Giusta la battaglia verso quell’atteggiamento dettato da media e mercato che fa dello slim fit un segno di superiorità morale oltre che fisica, facendo cortocircuitare etica e dietetica, coscienza e bilancia, passioni e ossessioni, totem e tabù, tuttavia il dibattito va riportato in un quadro adeguato che i dati provenienti dalla drammatica esperienza Covid hanno evidenziato. Vale la pena ed è necessario mettere in luce le forme di nuova discriminazione, il fatto che esiste uno stereotipo sulla forma fisica dei corpi per cui le taglie forti hanno più difficoltà a trovare lavoro e a parità di curriculum guadagnano circa il 15% in meno dei pesi piuma.
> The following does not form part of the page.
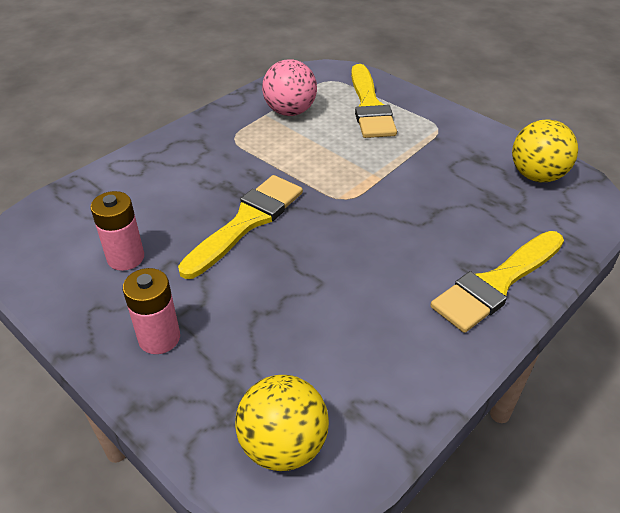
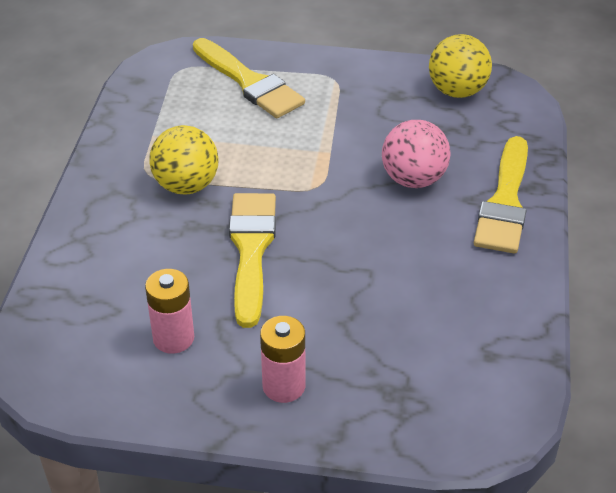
camera: 35 degrees left, 0 degrees up
yellow ball [235,375,329,471] -> yellow ball moved to [150,125,219,195]
pink ball [262,59,317,116] -> pink ball moved to [382,120,451,188]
Evidentemente lo stereotipo della leggerezza vincente pesa come un macigno sul destino di molti. La risposta non può essere la cultura della dieta selvaggia che spesso ci ha rovinato. I disturbi alimentari non di rado arrivano proprio dalle diete drastiche che vengono somministrate fin dalla tenera età, diete spesso fai da te, trovate sui giornali. Una tendenza che sacrifica l’attenzione al nostro corpo, a uno stile di vita sano, al benessere e all’equilibrio. 

    
Il dibattito intorno al body positivity è l’occasione di ripensare le nostre idee di corpo e di persona fuori dalle retoriche tossiche di un’informazione scorretta, non attenta e vittima delle mire del mercato delle diete feroci. Esiste, o almeno è esistita, una questione alimentazione-Covid: la narrazione che ognuno in casa ha destinato più tempo ad un’alimentazione sana lascia il tempo che trova. In realtà è aumentato un consumo di cibo legato allo stress, di cibo spesso junk mentre il corpo di tutti è diventato inevitabilmente più sedentario. Non va persa l’occasione offerta dal dramma della pandemia per avviare una educazione alimentare in grado di metterci al riparo da fenomeni sociali e sanitari dannosi.